The bell W. Rayford Johnson carried was small, but its significance was mighty. Three strong flicks of Johnson's wrist filled the Minnesota History Center Auditorium with the echo of the 100-year-old heirloom passed down from his great-grandmother. On what would have been the 85th birthday of Martin Luther King Jr., its sound meant one thing, he said: Let Freedom Ring.

Hundreds of marchers braved the cold Monday to march in honor of King's birthday for the 28th year, as part of Gov. Mark Dayton's Council on the Martin Luther King Jr. Holiday. Once inside, speakers that included Dayton, Minnesota's U.S. senators and keynote speaker U.S. Rep. Keith Ellison echoed the same theme: Progress has been made, but the dream has yet to be fully realized.

"The world that they lived in is not the same as the world that we live in. And we are richly blessed. They gave everything to change it. Everything," said Ellison, a Minneapolis Democrat who told stories of his mother, eight months pregnant in the 1960s and refused permission to use a gas station restroom. Years earlier, she had been hospitalized for an illness. Her light skin color led nurses to believe she was white, Ellison said. When they discovered she wasn't, she was moved from a clean, private room to a crowded, dirty one.

'How far we've come'

"We have to think about how far we've come," Ellison said, "If we continue on a trajectory of inclusion and the politics of generosity, I am confident, God willing, that we will attain that loving society that Martin Luther King talked about."

But in the wake of widening achievement and income gaps between minority and white Americans, much work remains, Dayton said.

"We can choose a path of reaching out to those who are disadvantaged, who don't have hope and opportunity, or we can turn away in silence," Dayton said. "We can reach out to stand up against injustice, and the violence and hatred that still infects our society, or we can turn away with indifference. We can reach out and lend a helping hand to those who can become the future leaders of our state and nation, or we can ignore them [at] our peril. We can either carry on the great legacy of Martin Luther King, Jr. or we can go our own separate ways."

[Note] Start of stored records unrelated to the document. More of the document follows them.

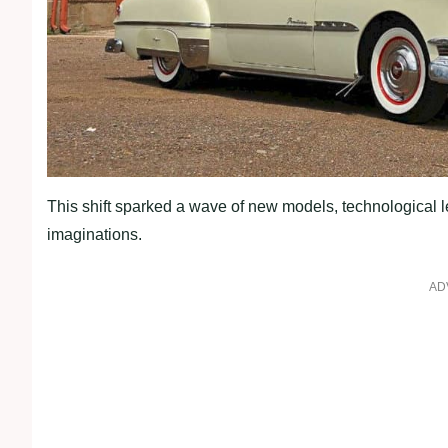
This shift sparked a wave of new models, technological 
imaginations.
AD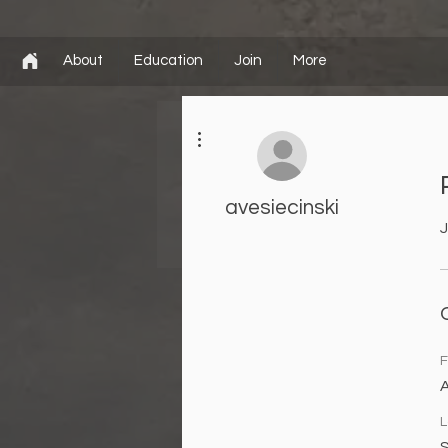
About
Education
Join
More
More actions
avesiecinski
J
F
L
S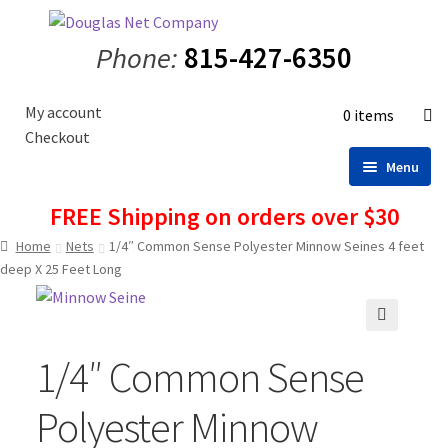
Skip
Skip
to
to
Phone:
815-427-6350
navigation
content
My account
0 items
Checkout
Menu
FREE Shipping on orders over $30
Home
Home
Nets
1/4″ Common Sense Polyester Minnow Seines 4 feet
Shop
deep X 25 Feet Long
Nets
Minnow Seines
🔍
Fisherman’s Accessories
1/4″ Common Sense
Fish and Bait Bags
Polyester Minnow
Tank Divider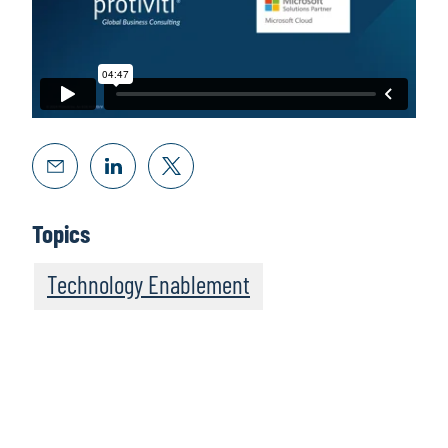
Topics
Technology Enablement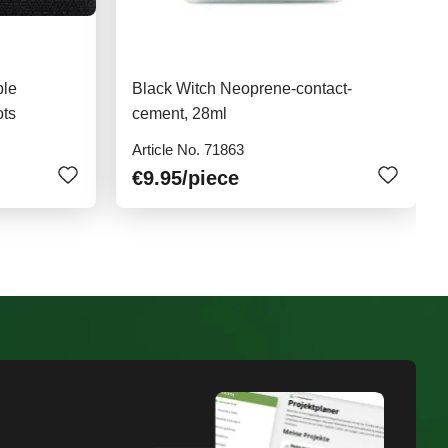
ble
Black Witch Neoprene-contact-
ots
cement, 28ml
Article No. 71863
€9.95
/piece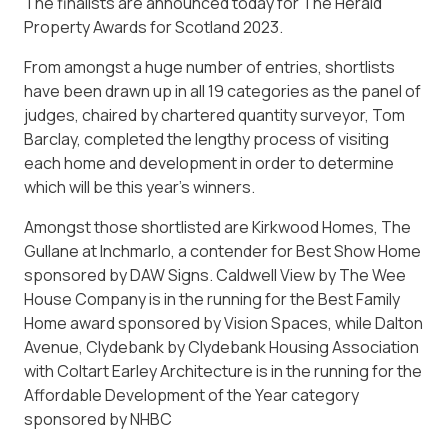
The finalists are announced today for The Herald
Property Awards for Scotland 2023.
From amongst a huge number of entries, shortlists
have been drawn up in all 19 categories as the panel of
judges, chaired by chartered quantity surveyor, Tom
Barclay, completed the lengthy process of visiting
each home and development in order to determine
which will be this year’s winners.
Amongst those shortlisted are Kirkwood Homes, The
Gullane at Inchmarlo, a contender for Best Show Home
sponsored by DAW Signs. Caldwell View by The Wee
House Company is in the running for the Best Family
Home award sponsored by Vision Spaces, while Dalton
Avenue, Clydebank by Clydebank Housing Association
with Coltart Earley Architecture is in the running for the
Affordable Development of the Year category
sponsored by NHBC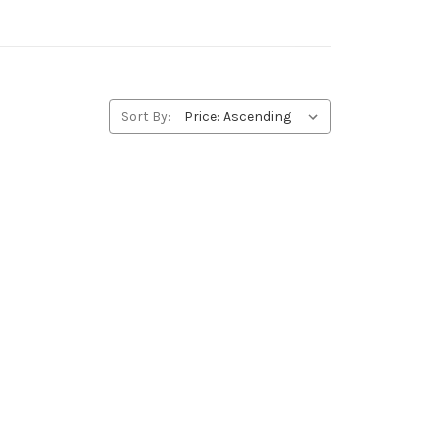
Sort By: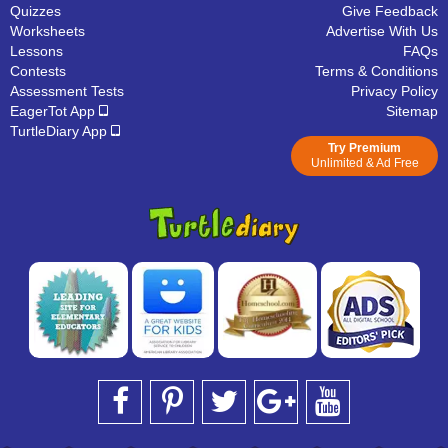
Quizzes
Give Feedback
Worksheets
Advertise With Us
Lessons
FAQs
Contests
Terms & Conditions
Assessment Tests
Privacy Policy
EagerTot App
Sitemap
TurtleDiary App
Try Premium
Unlimited & Ad Free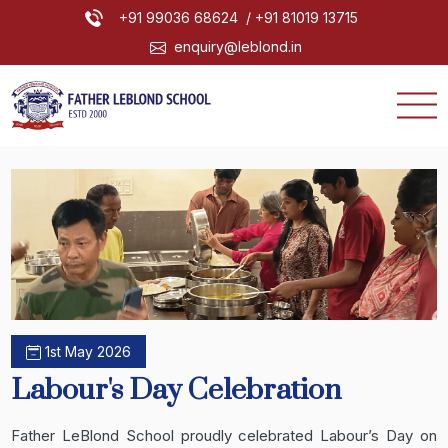
+91 99036 68624
/ +91 81019 13715
enquiry@leblond.in
1st May 2026
Labour's Day Celebration
Father LeBlond School proudly celebrated Labour’s Day on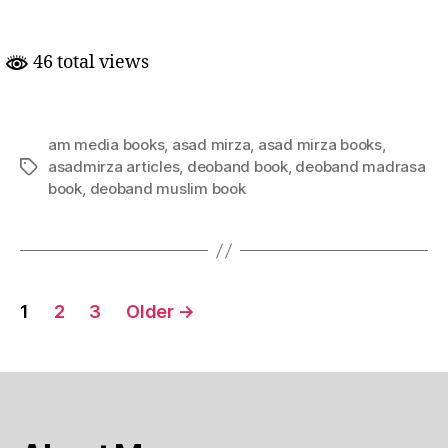
the
Headlines:
Understanding
46 total views
Madrasah
&
Deobandi
Islam
am media books
,
asad mirza
,
asad mirza books
,
|
asadmirza articles
,
deoband book
,
deoband madrasa
Tags
Asad
book
,
deoband muslim book
Mirza
|
Posts
1
2
3
Older
→
pagination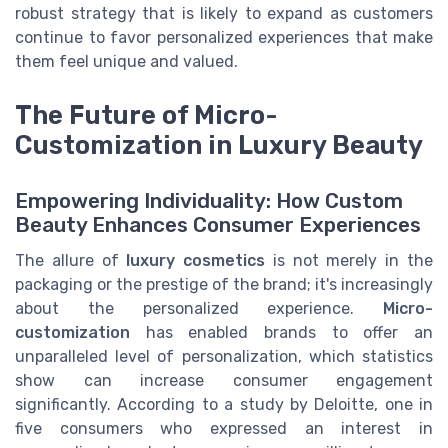
robust strategy that is likely to expand as customers
continue to favor personalized experiences that make
them feel unique and valued.
The Future of Micro-
Customization in Luxury Beauty
Empowering Individuality: How Custom
Beauty Enhances Consumer Experiences
The allure of
luxury cosmetics
is not merely in the
packaging or the prestige of the brand; it's increasingly
about the personalized experience.
Micro-
customization
has enabled brands to offer an
unparalleled level of personalization, which statistics
show can increase consumer engagement
significantly. According to a study by Deloitte, one in
five consumers who expressed an interest in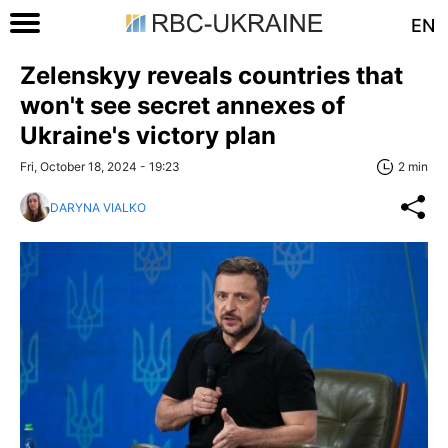
EN
Zelenskyy reveals countries that
won't see secret annexes of
Ukraine's victory plan
Fri, October 18, 2024 - 19:23
2 min
DARYNA VIALKO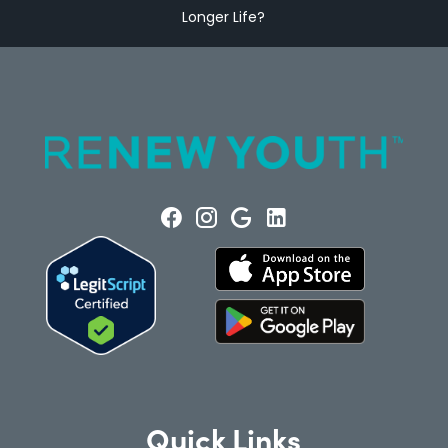
Longer Life?
Quick Links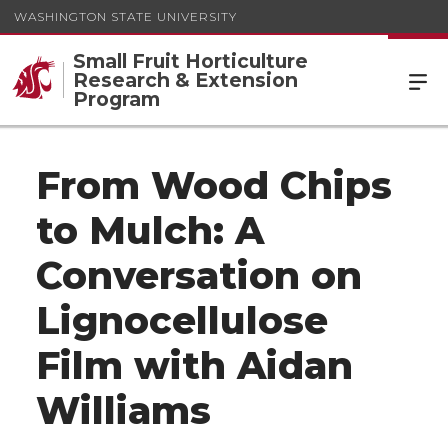
WASHINGTON STATE UNIVERSITY
Small Fruit Horticulture
Research & Extension
Program
From Wood Chips
to Mulch: A
Conversation on
Lignocellulose
Film with Aidan
Williams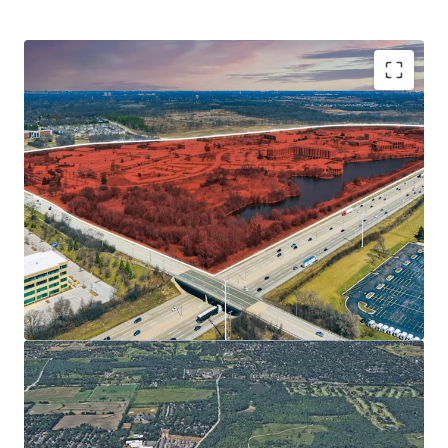
CENTRAL LOCATION WITH ACCESS TO INTERSTATES
• 137,000+ Vehicles Travel Interstate I-88 Daily
• 30 Minutes to O’Hare
• 40 Minutes to Downtown Chicago
• Illinois Technology and Research Corridor along I-88
PROXIMITY TO DOWNTOWN NAPERVILLE - SOUGHT-
AFTER CHICAGO SUBURB
SIGNIFICANT EMPLOYER BASE
AFFLUENT & EDUCATED POPULATION SUPPORTS
FUTURE RENT GROWTH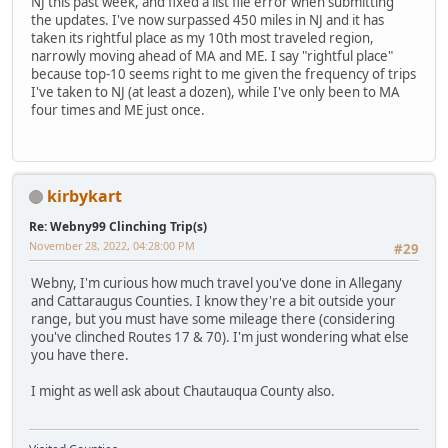
NJ this past week, and fixed a list file error when submitting
the updates. I've now surpassed 450 miles in NJ and it has
taken its rightful place as my 10th most traveled region,
narrowly moving ahead of MA and ME. I say "rightful place"
because top-10 seems right to me given the frequency of trips
I've taken to NJ (at least a dozen), while I've only been to MA
four times and ME just once.
kirbykart
Re: Webny99 Clinching Trip(s)
November 28, 2022, 04:28:00 PM
#29
Webny, I'm curious how much travel you've done in Allegany
and Cattaraugus Counties. I know they're a bit outside your
range, but you must have some mileage there (considering
you've clinched Routes 17 & 70). I'm just wondering what else
you have there.
I might as well ask about Chautauqua County also.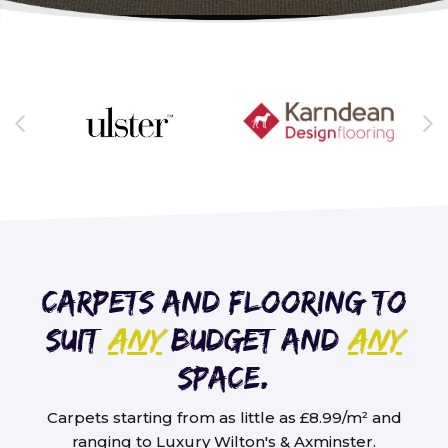
Carpets and flooring to
suit
any
budget and
any
space.
Carpets starting from as little as £8.99/m² and
ranging to Luxury Wilton's & Axminster.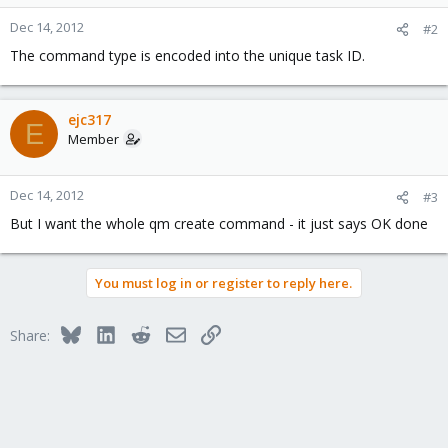
Dec 14, 2012
#2
The command type is encoded into the unique task ID.
ejc317
E
Member
Dec 14, 2012
#3
But I want the whole qm create command - it just says OK done
You must log in or register to reply here.
Bluesky
LinkedIn
Reddit
Email
Link
Share: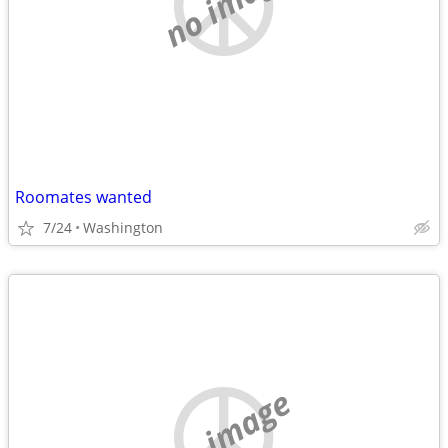
no image
Roomates wanted
7/24
Washington
no image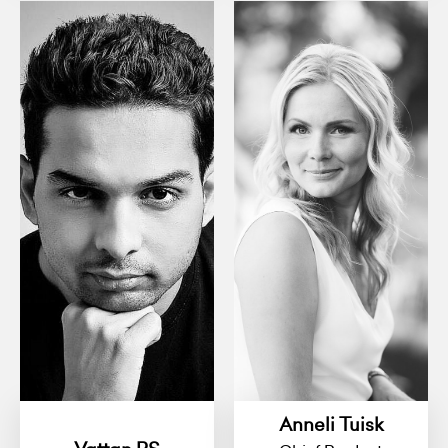
Anneli Tuisk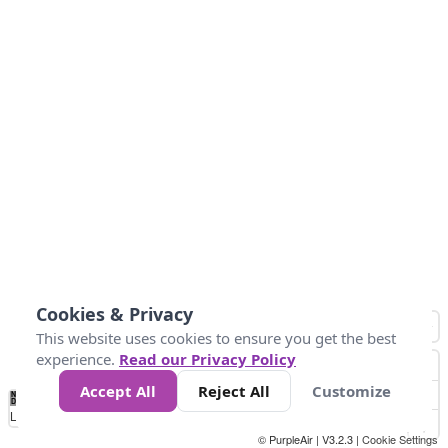
Cookies & Privacy
This website uses cookies to ensure you get the best
experience.
Read our Privacy Policy
Accept All
Reject All
Customize
No
0
10
25
50
100
300
Data
Loading...
© PurpleAir | V3.2.3 |
Cookie Settings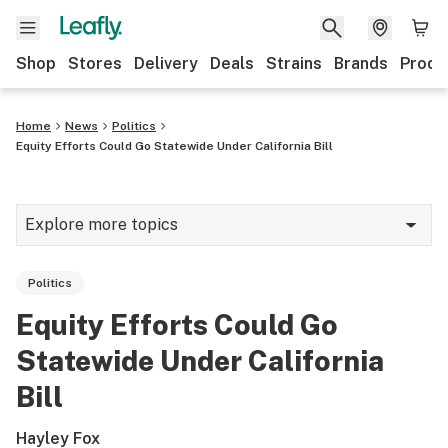
Shop
Stores
Delivery
Deals
Strains
Brands
Produ
Home
News
Politics
Equity Efforts Could Go Statewide Under California Bill
Explore more topics
News
Politics
Lifestyle
Equity Efforts Could Go
Strains & products
Statewide Under California
Industry
Bill
Growing
Hayley Fox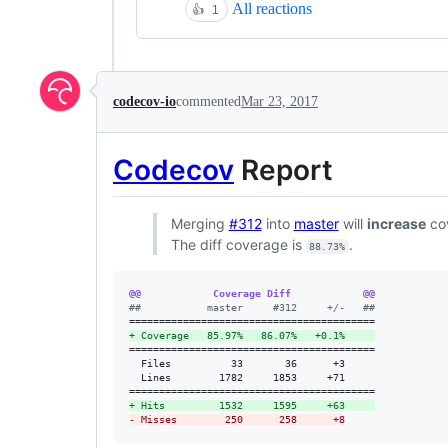
All reactions
👍
1
codecov-io
commented
Mar 23, 2017
Codecov
Report
Merging
#312
into
master
will
increase
co
The diff coverage is
.
88.73%
@@            Coverage Diff            @@
#
#           master     #312     +/-   ##
+
 Coverage   85.97%   86.07%   +0.1%     
=========================================

  Files          33       36      +3     

  Lines        1782     1853     +71     

+
 Hits         1532     1595     +63     
-
 Misses        250      258      +8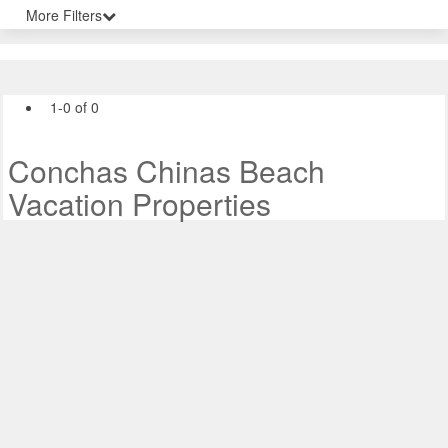
More Filters
1-0 of 0
Conchas Chinas Beach
Vacation Properties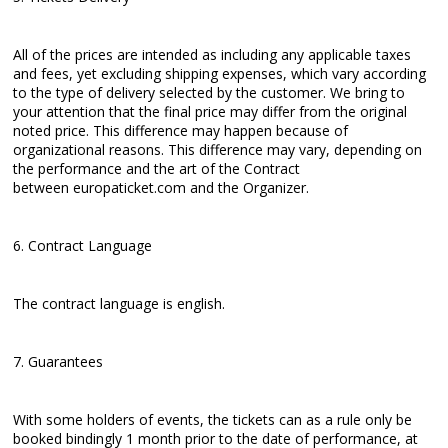
All of the prices are intended as including any applicable taxes
and fees, yet excluding shipping expenses, which vary according
to the type of delivery selected by the customer. We bring to
your attention that the final price may differ from the original
noted price. This difference may happen because of
organizational reasons. This difference may vary, depending on
the performance and the art of the Contract
between europaticket.com and the Organizer.
6. Contract Language
The contract language is english.
7. Guarantees
With some holders of events, the tickets can as a rule only be
booked bindingly 1 month prior to the date of performance, at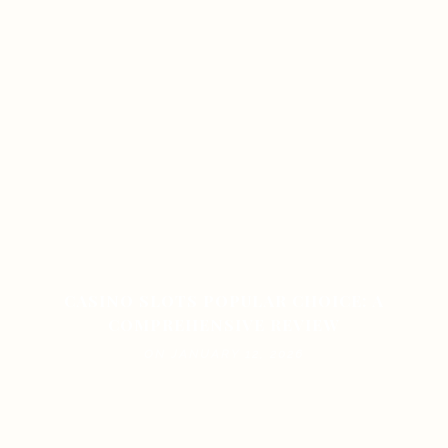
CASINO SLOTS POPULAR CHOICE: A
COMPREHENSIVE REVIEW
ON JANUARY 12, 2026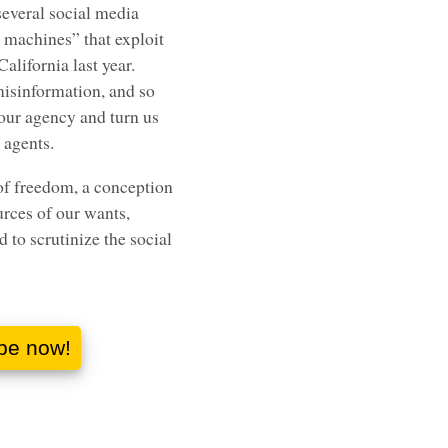
several social media
 machines” that exploit
California last year.
isinformation, and so
 our agency and turn us
 agents.
of freedom, a conception
urces of our wants,
d to scrutinize the social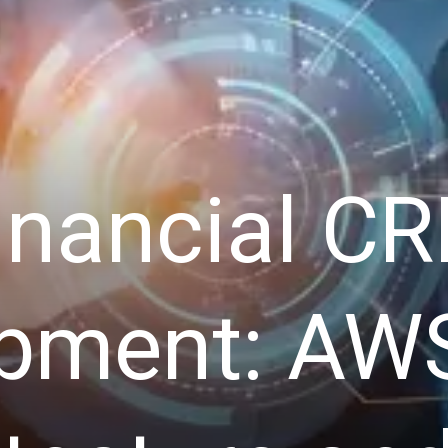
inancial C
pment: AW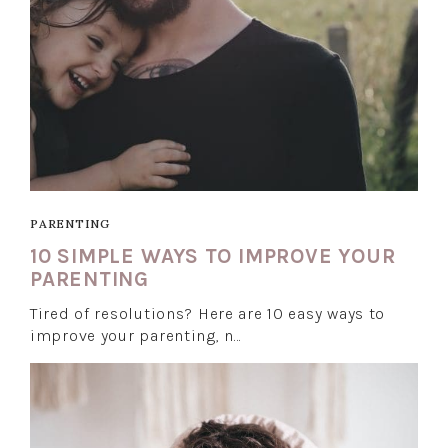
PARENTING
10 SIMPLE WAYS TO IMPROVE YOUR
PARENTING
Tired of resolutions? Here are 10 easy ways to
improve your parenting, n…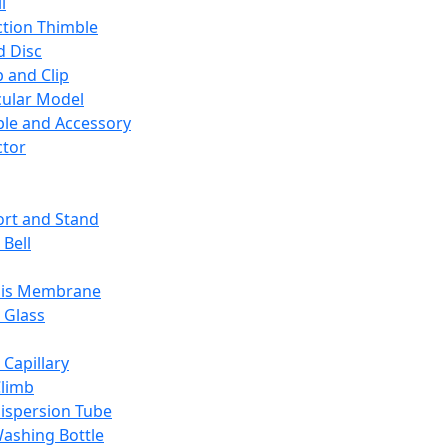
l
ction Thimble
d Disc
 and Clip
ular Model
ble and Accessory
ctor
rt and Stand
 Bell
sis Membrane
 Glass
 Capillary
Climb
ispersion Tube
ashing Bottle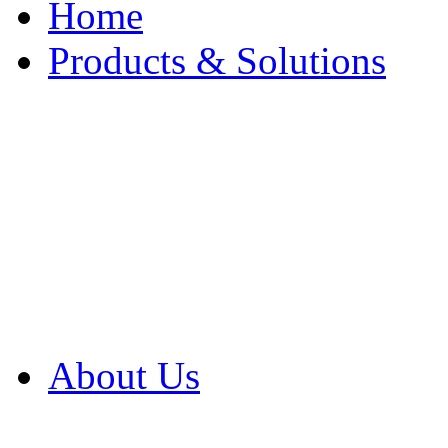
Home
Products & Solutions
Browse Our Products
Browse All Products
Browse Our Solution
By Application
White Papers
About Us
Product Newsletter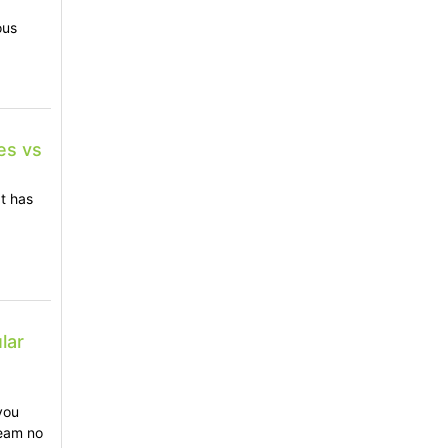
ous
es vs
t has
lar
|
you
team no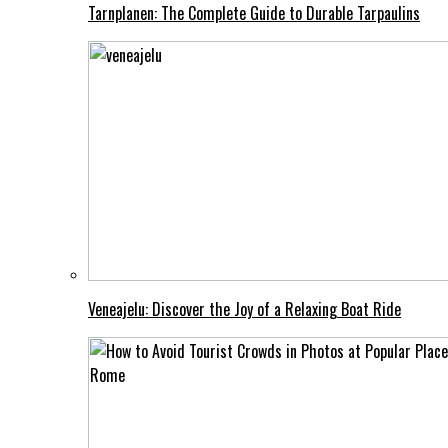
Tarnplanen: The Complete Guide to Durable Tarpaulins
Veneajelu: Discover the Joy of a Relaxing Boat Ride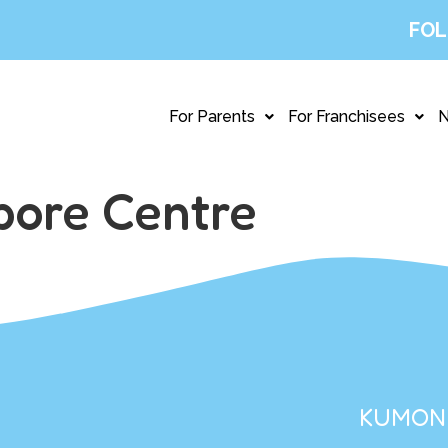
FOL
For Parents
For Franchisees
pore Centre
KUMON 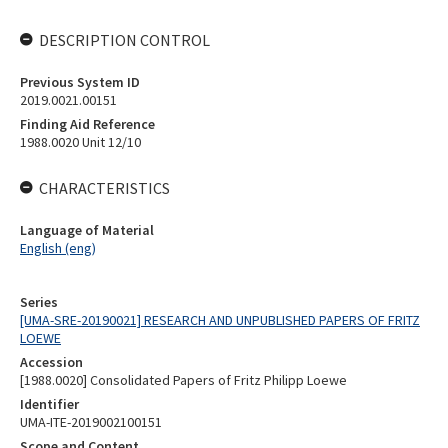
DESCRIPTION CONTROL
Previous System ID
2019.0021.00151
Finding Aid Reference
1988.0020 Unit 12/10
CHARACTERISTICS
Language of Material
English (eng)
Series
[UMA-SRE-20190021] RESEARCH AND UNPUBLISHED PAPERS OF FRITZ
LOEWE
Accession
[1988.0020] Consolidated Papers of Fritz Philipp Loewe
Identifier
UMA-ITE-2019002100151
Scope and Content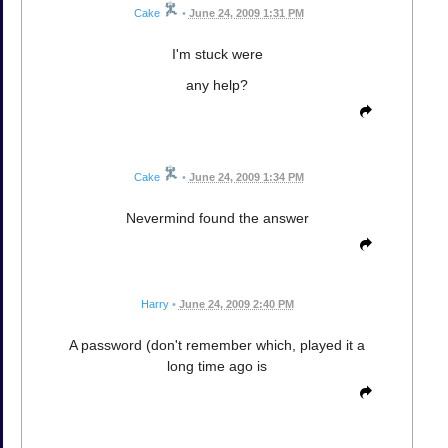
Cake
•
June 24, 2009 1:31 PM
I'm stuck were
any help?
Cake
•
June 24, 2009 1:34 PM
Nevermind found the answer
Harry
•
June 24, 2009 2:40 PM
A password (don't remember which, played it a
long time ago is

Sen. Al Franken told the crowd he was 12 years old the first time he felt moved by a political issue. While watching the news with his family, a Southern sheriff was turning a fire hose on peaceful demonstrators, siccing dogs on them and beating them with clubs. His father pointed to the TV and said, "No Jew can be for that."

"Fast forward, and we have an African-American president." Franken said. "But then you think: 'Yeah, but we have not seen the promised land yet. When you think of King's dream and you think of where we are and you see the disparities in this country and in this community, in education, in employment, in opportunity, in wealth, in pretty much every aspect of life, you know that we haven't ­gotten to the promised land yet."